Kepala Dinas Pertanian PPU, Andi Trasodiharto, mengatakan demplot tersebut direncanakan mulai berjalan pada 2026 dengan menggunakan benih padi Garuda, hasil kerja sama dengan Institut Pertanian Bogor (IPB).
“Targetnya sekitar 50 hektare lahan kita jadikan percontohan dengan benih padi Garuda,” kata Andi, Jumat (30/1/2026).
Ia menjelaskan, program lahan percontohan ini merupakan kebijakan kepala daerah untuk mendorong peningkatan produksi padi hingga dua kali lipat.
Produksi padi yang sebelumnya berkisar 3-5 ton per hektare ditargetkan meningkat menjadi 7-9 ton per hektare.
“Dengan bibit Garuda ini, produktivitasnya bisa jauh lebih tinggi,” ujarnya.
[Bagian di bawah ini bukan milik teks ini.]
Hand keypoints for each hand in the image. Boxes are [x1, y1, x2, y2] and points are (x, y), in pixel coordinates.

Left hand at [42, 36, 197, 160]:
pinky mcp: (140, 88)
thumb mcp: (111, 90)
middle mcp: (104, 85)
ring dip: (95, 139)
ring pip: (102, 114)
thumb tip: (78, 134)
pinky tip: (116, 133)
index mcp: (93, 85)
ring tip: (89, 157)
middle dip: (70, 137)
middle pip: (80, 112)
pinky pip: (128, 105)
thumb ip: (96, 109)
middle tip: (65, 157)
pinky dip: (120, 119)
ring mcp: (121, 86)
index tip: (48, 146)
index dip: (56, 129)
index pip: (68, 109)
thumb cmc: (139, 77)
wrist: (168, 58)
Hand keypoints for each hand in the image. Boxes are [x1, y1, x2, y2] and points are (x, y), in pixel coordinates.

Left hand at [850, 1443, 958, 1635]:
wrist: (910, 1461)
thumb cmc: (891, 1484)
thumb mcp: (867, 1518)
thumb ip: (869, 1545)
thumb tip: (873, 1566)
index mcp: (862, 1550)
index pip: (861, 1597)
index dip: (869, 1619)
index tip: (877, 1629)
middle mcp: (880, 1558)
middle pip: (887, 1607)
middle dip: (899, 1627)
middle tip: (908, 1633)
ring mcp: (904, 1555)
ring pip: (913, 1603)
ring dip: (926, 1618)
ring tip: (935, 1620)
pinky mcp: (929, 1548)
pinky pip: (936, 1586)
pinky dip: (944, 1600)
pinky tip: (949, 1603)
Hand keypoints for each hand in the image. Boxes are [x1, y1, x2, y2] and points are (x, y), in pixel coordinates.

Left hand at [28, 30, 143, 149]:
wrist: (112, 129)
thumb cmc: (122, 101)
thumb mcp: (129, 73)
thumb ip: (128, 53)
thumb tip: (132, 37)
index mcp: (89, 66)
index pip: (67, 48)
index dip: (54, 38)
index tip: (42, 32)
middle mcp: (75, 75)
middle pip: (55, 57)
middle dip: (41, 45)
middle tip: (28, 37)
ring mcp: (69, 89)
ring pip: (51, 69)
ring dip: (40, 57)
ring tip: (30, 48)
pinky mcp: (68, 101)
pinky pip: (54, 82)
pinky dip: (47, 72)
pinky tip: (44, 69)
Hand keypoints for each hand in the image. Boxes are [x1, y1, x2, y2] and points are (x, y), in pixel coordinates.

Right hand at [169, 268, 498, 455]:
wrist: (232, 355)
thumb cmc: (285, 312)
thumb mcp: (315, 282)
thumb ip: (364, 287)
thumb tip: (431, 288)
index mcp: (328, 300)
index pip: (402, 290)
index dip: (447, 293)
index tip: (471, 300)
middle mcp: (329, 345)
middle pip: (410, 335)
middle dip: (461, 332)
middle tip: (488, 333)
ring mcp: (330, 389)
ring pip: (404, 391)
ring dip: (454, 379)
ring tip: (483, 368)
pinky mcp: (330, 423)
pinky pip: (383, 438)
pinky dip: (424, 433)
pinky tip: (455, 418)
Menurut Andi, peningkatan hasil panen dalam waktu tanam yang sama akan berdampak langsung pada kesejahteraan petani padi.
Produksi yang bertambah dinilai menjadi kunci untuk memperbaiki pendapatan petani.
Ia mepanjutkan, lahan percontohan tersebut akan difokuskan di wilayah yang memiliki potensi pangan sekaligus menjadi uji coba penerapan varietas unggul di lahan dengan kondisi ekstrem.
Andi menyebut, padi Garuda merupakan varietas unggul yang dapat tumbuh di lahan dengan tingkat keasaman tinggi atau pH tanah di bawah 7.
Karena itu, wilayah Babulu menjadi sasaran utama, meski peluang juga terbuka di Kecamatan Waru dan Penajam.
“Wilayah seperti Desa Sri Raharja dan Sumber Sari masuk dalam fokus kami,” ungkapnya.
Ia optimistis, dengan perlakuan benih dan teknis budidaya yang tepat, hasil panen di lahan ekstrem bisa optimal.
Bahkan, jika berhasil, daerah dengan kondisi lahan yang lebih baik diyakini akan menghasilkan produksi yang lebih tinggi lagi.
“Kalau di lahan ekstrem saja hasilnya bagus, daerah dengan kondisi lebih mendukung tentu hasilnya bisa lebih maksimal,” tutupnya.